Goats are having a moment—especially baby goats, the newest TikTok celebs. One TikTok account, @goatdaddys, has more than four million followers for its videos of kids (the goat kind) doing the goofy things that they do. But it hasn’t always been thus. In the 19th century, goats in America were despised and deplored. They roamed San Francisco and New York City eating people’s hedges and outraging the gentry.
Today, goat cheese is a multibillion-dollar business in the U.S. and demand for goat milk far outstrips supply. How did this formerly low-class ruminant manage its makeover? I learned so much about goats, goat milk, goat cheese and American history in Tami Parr’s engaging new book, Goats in America: A Cultural History. I spoke to Parr recently via Zoom to dive deeper into some of the book’s content. Here’s our condensed conversation:
Goats have had a roller-coaster existence in this country—from being a public nuisance that needed eradicating to starring in the 1916 Rose Parade. When was the high point for the lowly goat?
There was such a moment in the early 20th century when America started to turn to goats as a savior of humanity. It was because of goat milk, which was perceived as free of bacteria, specifically tuberculosis bacteria. That was when goats broke away from all the negativity. But I would say we’re reaching another high point now, in terms of cute baby goats on social media.
And their lowest point?
There are negative associations in the Bible, but in terms of American history, the low point would have to be the 19th century, when cities were deluged with roaming animals. Industrialization was happening and there weren’t yet “farms over here and cities over there.” Irish, Italian and German immigrants were flooding the U.S. and cities were not prepared to house and feed them. That led to shantytowns, where immigrants kept chickens, pigs and goats to feed themselves, and it created a class of people that established residents didn’t like. One of these neighborhoods—Dutch Hill in New York City—is where the United Nations building is today.
You could argue that tuberculosis is the reason we have a goat cheese industry in the U.S. today.
One hundred percent.
Could you explain the connection?
In the mid 19th century, prior to our understanding of bacteria, cow’s milk started to be used for infant feeding. And infant mortality skyrocketed. About this time, scientists started to understand that cattle carry tuberculosis bacteria and the disease can be passed to humans through milk. Tuberculosis was an intractable epidemic for centuries. We know now that goat’s milk can also transmit tuberculosis, but at the time, the belief was that it was pure. By the 1920s, hundreds of goat milk dairies had sprouted.
Goat historian Tami Parr
So there was a market for the milk, but goat cheese lagged behind. You write that in 1978 there were only eight commercial producers. But by the mid 1980s, goat cheese was off to the races. Laura Chenel was in People magazine, and Ronald Reagan was serving California chèvre to Queen Elizabeth. At the time, it seemed like everyone was buying goats and making cheese. And now, forty years later, you write that “the era of small farmstead goat cheese production is over.” What happened?

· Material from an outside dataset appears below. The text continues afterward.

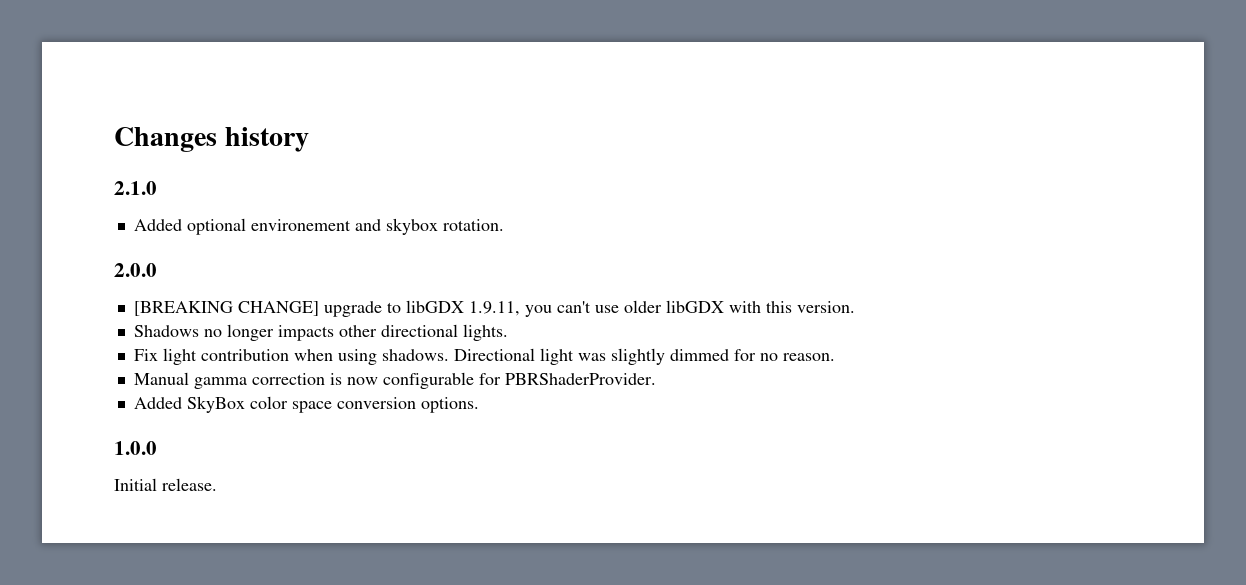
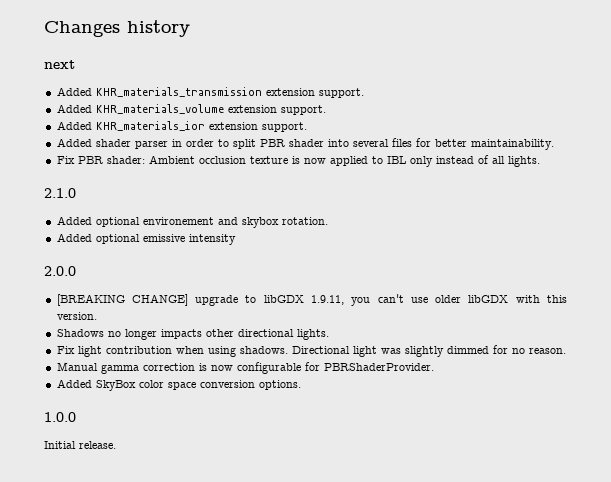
(309, 139) none -> [44,60,75,69] [56,87,364,98] [56,104,326,115] [56,121,307,132] [56,138,554,150] [56,155,540,167] // next // Added KHR_materials_transmission extension support. // Added KHR_materials_volume extension support. // Added KHR_materials_ior extension support. // Added shader parser in order to split PBR shader into several files for better maintainability. // Fix PBR shader: Ambient occlusion texture is now applied to IBL only instead of all lights.
(504, 225) none -> [56,233,236,245] // Added optional emissive intensity

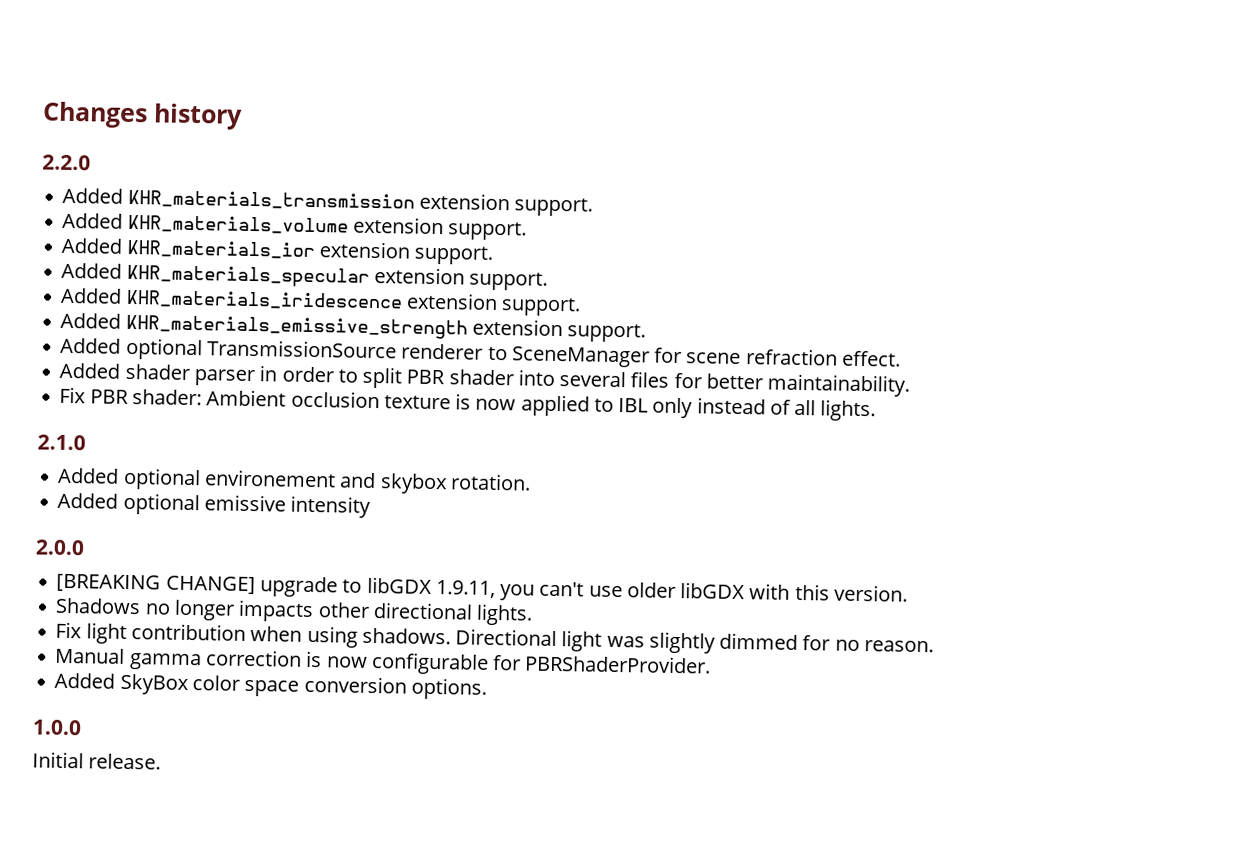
[44,60,75,69] next -> [42,154,91,171] 2.2.0
(307, 127) none -> [61,262,549,291] [60,287,582,317] [60,312,647,343] [60,337,901,368] // Added KHR_materials_specular extension support. // Added KHR_materials_iridescence extension support. // Added KHR_materials_emissive_strength extension support. // Added optional TransmissionSource renderer to SceneManager for scene refraction effect.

It's the economics. The big industrial producers like Vermont Creamery, Laura Chenel and Saputo can make it a lot cheaper. A cheesemaker in Maine told me she goes to Walmart and sees the chubs (small logs) for five dollars and she can’t possibly make it that cheaply. Big producers are importing frozen curd, which makes it cheaper for them to produce fresh chèvre. It's not a new thing. Laura Chenel started importing frozen curd in the 1990s because her company couldn’t keep up. It’s a way to bridge the supply gap and keep your business going through the winter. As goat cheese production has gotten huge, dairies can’t produce enough milk, so companies are importing frozen curd to support production.
Is goat cheese truly a multibillion-dollar industry in the U.S.? Where is it all going?
There are no hard numbers because there is no organization collecting numbers, but I feel comfortable with “multibillion.” Consumption has gone off the charts. Goat cheese has exploded in popular culture; it’s on pizza and in beet salads. In the Laura Chenel/Chez Panisse days, goat cheese was “French” and gourmet and people aspired to that. Now it’s much more common.
So of course I have to ask, what are your favorite American goat cheeses—in any style?
River’s Edge Up in Smoke, always, on a whole-wheat cracker. Their milk is outstanding. Mountain Lodge Farm Tipsoo, which is washed in cider and lightly stinky. And Blakesville Creamery’s St. Germain. Everything I’ve tried of theirs has been outstanding.